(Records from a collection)
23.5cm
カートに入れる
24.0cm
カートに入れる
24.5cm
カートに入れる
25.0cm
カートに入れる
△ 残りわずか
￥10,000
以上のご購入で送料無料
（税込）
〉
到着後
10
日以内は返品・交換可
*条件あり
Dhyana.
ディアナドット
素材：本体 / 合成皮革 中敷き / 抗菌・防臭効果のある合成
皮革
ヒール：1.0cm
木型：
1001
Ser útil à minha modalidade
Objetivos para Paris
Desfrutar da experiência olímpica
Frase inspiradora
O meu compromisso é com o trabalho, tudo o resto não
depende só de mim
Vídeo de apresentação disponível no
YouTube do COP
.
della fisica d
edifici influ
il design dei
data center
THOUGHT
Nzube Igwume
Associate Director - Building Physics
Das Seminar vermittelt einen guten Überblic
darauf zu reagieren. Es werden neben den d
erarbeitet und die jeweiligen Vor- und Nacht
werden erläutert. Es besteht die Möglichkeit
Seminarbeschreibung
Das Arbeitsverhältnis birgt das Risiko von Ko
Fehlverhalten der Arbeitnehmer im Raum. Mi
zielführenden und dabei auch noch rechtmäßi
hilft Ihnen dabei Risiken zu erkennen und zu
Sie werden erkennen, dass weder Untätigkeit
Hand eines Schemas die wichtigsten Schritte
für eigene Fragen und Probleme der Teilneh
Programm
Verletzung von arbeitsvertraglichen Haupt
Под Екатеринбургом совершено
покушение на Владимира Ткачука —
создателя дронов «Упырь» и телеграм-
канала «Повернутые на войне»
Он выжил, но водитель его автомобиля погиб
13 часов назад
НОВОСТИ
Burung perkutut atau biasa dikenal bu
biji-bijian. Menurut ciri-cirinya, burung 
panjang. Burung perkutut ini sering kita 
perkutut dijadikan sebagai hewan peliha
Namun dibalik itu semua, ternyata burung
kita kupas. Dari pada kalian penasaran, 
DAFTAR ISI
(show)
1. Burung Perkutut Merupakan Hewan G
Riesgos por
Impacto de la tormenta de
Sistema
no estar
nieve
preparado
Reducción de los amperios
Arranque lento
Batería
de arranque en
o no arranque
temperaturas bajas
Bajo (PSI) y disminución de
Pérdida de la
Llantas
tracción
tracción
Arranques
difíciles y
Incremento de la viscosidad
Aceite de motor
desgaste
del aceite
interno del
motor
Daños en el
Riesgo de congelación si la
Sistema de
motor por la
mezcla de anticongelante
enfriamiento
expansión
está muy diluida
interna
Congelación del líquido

...

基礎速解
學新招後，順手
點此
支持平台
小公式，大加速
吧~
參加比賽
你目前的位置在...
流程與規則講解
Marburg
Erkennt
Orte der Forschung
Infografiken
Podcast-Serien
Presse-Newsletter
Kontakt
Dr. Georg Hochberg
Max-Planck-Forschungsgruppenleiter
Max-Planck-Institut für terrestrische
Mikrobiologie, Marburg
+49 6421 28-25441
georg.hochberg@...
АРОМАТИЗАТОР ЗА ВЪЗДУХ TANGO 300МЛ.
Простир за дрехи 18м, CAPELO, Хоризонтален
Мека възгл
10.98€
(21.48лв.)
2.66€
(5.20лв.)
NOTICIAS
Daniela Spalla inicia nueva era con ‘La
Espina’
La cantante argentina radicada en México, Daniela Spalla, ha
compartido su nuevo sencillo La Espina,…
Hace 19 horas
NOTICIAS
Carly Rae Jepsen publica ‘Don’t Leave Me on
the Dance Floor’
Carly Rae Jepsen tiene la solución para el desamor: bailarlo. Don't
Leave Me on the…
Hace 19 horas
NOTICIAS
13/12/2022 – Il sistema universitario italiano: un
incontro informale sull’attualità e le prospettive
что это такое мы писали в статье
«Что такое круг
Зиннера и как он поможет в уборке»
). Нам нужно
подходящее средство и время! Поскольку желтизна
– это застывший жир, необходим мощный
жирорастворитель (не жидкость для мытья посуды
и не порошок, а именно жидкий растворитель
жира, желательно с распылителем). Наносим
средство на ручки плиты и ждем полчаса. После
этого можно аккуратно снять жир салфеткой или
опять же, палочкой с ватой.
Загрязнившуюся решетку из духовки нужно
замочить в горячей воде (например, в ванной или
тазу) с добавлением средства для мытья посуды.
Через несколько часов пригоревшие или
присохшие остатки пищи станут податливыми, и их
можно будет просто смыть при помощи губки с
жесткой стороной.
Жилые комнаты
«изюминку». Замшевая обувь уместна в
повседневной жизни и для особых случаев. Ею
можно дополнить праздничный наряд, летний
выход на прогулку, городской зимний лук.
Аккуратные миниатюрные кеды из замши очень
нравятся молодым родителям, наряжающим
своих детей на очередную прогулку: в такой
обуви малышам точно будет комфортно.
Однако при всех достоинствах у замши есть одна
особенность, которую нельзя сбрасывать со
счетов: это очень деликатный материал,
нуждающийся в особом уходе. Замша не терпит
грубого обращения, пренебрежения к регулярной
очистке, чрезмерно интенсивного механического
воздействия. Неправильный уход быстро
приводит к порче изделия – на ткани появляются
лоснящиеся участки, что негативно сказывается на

* * *

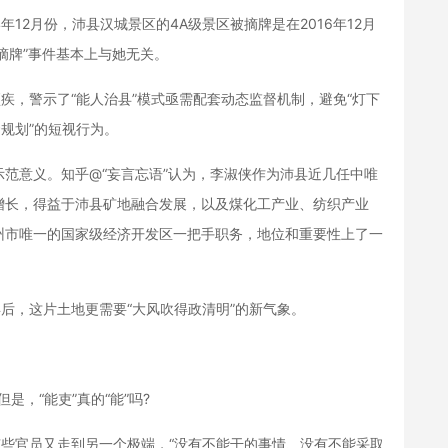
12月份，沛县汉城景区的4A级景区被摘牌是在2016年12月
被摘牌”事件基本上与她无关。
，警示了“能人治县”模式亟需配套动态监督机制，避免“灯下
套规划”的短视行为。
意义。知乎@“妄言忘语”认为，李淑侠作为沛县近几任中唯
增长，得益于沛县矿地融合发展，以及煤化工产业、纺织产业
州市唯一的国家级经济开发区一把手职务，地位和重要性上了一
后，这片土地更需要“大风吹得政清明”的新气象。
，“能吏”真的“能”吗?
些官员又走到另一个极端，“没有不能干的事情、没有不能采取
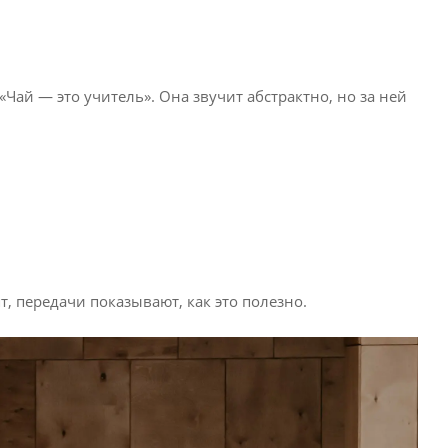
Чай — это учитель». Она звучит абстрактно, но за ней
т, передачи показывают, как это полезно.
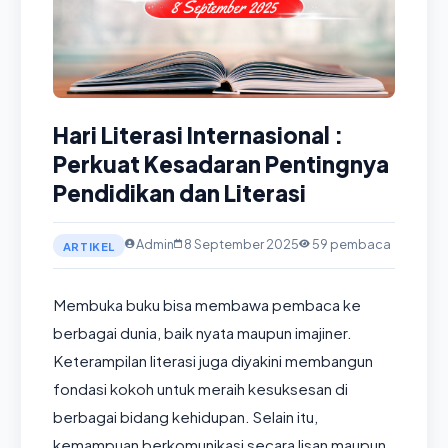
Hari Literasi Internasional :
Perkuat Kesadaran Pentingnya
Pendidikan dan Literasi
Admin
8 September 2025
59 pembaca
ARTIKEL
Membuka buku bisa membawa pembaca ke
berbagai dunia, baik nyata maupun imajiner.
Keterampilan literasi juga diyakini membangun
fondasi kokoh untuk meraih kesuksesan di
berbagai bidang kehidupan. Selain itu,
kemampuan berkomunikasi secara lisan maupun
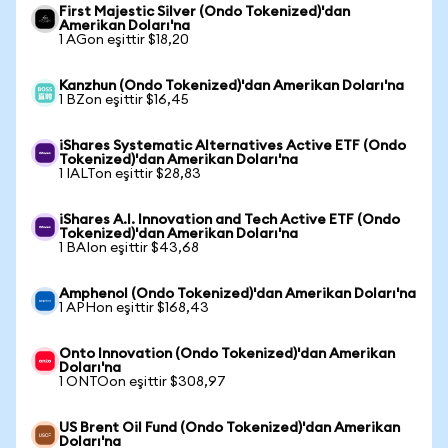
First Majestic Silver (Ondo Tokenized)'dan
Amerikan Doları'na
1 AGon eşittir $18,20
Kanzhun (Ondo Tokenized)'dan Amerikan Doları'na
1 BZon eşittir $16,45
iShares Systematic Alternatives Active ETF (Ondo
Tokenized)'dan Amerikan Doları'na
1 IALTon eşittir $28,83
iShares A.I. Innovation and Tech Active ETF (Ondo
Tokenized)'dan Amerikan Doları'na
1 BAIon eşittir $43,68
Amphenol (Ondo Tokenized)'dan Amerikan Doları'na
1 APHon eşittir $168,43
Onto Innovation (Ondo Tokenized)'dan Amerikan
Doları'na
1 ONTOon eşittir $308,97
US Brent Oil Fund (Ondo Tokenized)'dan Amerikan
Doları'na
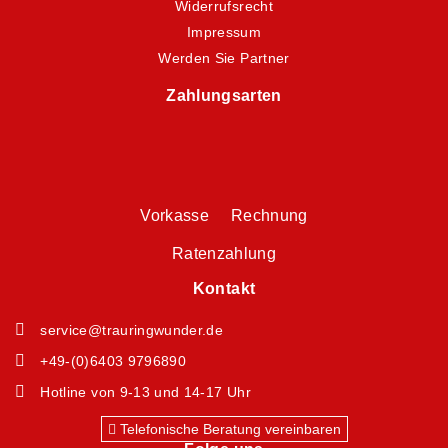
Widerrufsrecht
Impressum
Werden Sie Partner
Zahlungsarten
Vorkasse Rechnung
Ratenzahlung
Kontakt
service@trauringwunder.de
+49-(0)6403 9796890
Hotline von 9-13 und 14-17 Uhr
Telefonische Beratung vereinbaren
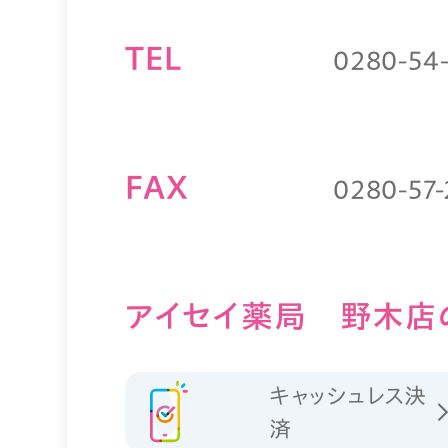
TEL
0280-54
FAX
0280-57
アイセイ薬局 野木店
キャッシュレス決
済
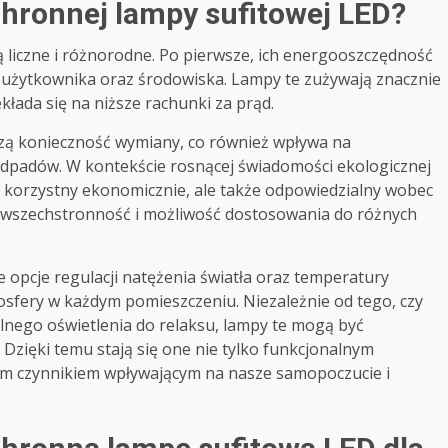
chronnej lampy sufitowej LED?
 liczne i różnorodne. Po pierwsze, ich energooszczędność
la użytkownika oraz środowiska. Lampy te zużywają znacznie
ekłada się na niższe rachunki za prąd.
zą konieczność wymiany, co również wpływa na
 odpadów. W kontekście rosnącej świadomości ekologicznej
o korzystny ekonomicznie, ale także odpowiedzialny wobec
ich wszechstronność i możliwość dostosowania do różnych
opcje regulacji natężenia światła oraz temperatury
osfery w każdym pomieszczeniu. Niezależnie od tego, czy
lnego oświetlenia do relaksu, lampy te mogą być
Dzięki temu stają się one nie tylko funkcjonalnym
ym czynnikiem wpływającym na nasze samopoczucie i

### [How to complete this task]
Wherever the word "pembaca" appears in the entries above, copy that line.

### [Task result]
59 pembaca
Membuka buku bisa membawa pembaca ke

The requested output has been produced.